Tim Ashley 

Bär/Oelze/Deutsch

Wigmore Hall, London
  
  


Few composers are quite so easily ruined in performance as Hugo Wolf. For many, he represents the holy of holies of lieder writers, and countless singers have tackled him with reverential awe, all too frequently swamping him in nuanced archness, or turning him into a deadly serious purveyor of psychological tragedies. That such an approach can be limiting, however, is seemingly not lost on soprano Christiane Oelze, baritone Olaf Bär and pianist Helmut Deutsch, whose performance of the Italienisches Liederbuch firmly placed the emphasis on the comic and sensual aspects of his genius.

The Liederbuch itself consists of 46 aphoristic love songs, which, taken together, form an extended meditation on the vagaries of passion. There's no canonical running order, and Bär and Oelze fashioned them into five separate sequences, each hinting at meetings and partings, betrayals, rows and reconciliations. The tone throughout was worldly. Bär's patrician tenderness was sharply contrasted with Oelze's manipulative flightiness. The sudden plunges into sadness and regret, meanwhile, were wonderfully done, throwing the wit of the rest of it into sharp relief.

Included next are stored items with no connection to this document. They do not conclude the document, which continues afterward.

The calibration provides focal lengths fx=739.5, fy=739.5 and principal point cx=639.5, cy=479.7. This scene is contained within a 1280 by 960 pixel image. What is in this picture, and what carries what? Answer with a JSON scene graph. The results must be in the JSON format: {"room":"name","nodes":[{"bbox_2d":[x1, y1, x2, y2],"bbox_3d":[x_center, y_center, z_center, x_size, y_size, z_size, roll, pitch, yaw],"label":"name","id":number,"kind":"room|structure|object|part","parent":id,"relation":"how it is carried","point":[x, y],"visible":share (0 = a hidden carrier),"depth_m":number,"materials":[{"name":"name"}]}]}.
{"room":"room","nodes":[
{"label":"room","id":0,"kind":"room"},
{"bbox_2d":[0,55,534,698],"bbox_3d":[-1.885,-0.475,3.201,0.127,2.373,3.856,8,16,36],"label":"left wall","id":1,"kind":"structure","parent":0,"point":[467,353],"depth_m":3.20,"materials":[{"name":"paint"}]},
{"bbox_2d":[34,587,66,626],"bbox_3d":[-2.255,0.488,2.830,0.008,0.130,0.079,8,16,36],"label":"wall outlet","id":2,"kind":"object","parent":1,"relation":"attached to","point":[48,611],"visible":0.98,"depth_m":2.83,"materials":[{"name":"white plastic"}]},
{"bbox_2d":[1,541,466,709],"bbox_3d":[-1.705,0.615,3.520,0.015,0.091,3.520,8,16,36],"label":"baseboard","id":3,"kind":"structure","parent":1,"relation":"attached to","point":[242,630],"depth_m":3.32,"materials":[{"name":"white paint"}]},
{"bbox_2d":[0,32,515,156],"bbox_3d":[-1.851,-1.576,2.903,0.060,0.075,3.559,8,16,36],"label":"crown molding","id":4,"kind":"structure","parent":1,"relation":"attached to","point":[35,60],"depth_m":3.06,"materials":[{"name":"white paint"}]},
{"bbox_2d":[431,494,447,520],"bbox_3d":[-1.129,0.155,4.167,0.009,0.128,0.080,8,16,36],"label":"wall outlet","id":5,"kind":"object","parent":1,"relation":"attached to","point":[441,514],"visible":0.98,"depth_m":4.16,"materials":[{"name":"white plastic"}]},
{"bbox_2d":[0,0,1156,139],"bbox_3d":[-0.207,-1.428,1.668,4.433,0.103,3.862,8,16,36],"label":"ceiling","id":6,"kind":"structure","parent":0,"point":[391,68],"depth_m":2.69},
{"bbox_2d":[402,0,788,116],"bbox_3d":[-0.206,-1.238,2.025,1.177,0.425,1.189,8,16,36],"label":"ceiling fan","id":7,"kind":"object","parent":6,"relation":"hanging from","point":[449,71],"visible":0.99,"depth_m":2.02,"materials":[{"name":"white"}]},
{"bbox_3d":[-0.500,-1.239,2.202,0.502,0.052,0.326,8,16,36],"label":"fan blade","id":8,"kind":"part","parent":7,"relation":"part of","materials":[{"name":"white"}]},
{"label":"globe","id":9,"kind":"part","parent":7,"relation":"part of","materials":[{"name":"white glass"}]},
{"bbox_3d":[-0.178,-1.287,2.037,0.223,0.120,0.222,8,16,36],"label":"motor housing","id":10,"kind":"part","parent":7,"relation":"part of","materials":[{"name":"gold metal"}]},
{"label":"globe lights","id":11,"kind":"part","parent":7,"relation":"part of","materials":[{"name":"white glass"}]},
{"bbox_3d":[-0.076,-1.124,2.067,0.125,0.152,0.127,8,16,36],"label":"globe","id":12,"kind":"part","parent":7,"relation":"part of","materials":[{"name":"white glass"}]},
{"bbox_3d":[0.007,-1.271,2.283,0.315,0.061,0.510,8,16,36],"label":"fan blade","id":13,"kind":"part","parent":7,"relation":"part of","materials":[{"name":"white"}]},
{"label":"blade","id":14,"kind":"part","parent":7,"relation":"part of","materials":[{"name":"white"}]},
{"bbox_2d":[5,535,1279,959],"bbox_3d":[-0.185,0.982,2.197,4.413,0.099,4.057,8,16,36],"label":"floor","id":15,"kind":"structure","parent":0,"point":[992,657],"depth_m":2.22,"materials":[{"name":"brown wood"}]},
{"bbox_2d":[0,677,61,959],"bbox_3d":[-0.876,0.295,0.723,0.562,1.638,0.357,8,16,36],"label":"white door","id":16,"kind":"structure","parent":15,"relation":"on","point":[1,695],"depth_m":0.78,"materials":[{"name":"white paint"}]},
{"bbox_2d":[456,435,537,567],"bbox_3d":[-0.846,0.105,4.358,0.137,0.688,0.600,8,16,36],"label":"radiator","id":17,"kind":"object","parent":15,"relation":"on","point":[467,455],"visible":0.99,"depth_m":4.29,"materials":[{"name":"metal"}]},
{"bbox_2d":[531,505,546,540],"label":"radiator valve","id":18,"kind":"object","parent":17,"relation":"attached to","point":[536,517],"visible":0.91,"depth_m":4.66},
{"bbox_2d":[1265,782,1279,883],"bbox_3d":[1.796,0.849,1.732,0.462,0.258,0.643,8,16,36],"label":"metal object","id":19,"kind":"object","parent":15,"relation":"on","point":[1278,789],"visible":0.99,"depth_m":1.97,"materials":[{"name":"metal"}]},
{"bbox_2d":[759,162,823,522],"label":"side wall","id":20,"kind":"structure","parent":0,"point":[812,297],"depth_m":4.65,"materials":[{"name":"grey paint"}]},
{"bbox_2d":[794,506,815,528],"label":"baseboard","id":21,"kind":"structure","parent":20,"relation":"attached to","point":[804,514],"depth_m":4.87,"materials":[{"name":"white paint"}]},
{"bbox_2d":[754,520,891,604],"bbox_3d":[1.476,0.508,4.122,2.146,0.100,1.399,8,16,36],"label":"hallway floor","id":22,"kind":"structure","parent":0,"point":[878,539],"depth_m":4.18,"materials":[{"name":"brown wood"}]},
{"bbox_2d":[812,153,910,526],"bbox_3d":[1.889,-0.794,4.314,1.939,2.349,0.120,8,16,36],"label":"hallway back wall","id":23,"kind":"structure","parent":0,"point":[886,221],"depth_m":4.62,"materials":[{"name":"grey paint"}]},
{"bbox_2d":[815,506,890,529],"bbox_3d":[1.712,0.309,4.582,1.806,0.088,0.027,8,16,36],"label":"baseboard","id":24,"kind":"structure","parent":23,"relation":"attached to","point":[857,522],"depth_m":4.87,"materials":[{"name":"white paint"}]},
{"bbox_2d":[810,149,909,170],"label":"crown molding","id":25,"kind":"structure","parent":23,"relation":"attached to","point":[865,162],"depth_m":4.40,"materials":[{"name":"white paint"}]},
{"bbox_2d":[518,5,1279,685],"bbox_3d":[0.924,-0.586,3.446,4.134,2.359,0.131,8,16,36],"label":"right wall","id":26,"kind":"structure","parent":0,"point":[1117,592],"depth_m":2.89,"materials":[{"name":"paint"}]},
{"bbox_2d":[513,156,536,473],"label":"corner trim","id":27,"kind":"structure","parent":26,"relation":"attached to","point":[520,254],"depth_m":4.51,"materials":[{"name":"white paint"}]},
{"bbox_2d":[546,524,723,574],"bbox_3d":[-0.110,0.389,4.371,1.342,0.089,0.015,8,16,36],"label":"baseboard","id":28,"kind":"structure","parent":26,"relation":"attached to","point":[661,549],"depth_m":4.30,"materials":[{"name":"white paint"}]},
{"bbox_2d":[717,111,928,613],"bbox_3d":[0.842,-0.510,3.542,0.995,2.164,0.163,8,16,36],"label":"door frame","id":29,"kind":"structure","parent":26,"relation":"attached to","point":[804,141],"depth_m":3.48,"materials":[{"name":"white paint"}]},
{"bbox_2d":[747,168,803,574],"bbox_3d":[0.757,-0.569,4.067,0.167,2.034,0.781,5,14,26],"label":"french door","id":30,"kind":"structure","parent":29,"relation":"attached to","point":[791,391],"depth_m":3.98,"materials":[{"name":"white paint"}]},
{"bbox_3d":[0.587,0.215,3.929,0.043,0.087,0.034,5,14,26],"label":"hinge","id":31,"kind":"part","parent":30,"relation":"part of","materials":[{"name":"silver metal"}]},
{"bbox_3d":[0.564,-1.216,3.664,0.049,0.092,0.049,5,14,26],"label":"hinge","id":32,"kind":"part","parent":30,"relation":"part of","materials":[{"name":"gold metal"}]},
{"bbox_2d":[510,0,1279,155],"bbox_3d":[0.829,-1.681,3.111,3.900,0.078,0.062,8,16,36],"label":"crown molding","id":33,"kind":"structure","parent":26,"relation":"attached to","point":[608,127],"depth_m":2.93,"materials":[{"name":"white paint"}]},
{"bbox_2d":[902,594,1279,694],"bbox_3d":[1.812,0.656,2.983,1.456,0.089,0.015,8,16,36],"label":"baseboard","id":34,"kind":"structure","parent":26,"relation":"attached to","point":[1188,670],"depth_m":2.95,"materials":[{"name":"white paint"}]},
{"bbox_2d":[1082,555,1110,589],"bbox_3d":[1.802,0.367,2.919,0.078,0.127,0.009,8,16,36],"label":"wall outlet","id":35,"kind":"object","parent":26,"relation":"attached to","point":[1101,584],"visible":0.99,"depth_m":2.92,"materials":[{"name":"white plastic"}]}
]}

There were occasional flaws. Oelze, for the most part flame-toned and glorious, sometimes swallowed her words, while Bär had momentary intonation problems at the beginning. Deutsch, probing and intelligent when accompanying the singers, tended to let rip over-emphatically in the postludes. Throughout, however, the spontaneity of all three proved gripping, reminding us that Wolf ranks among the most joyous of composers, as well as among the greatest.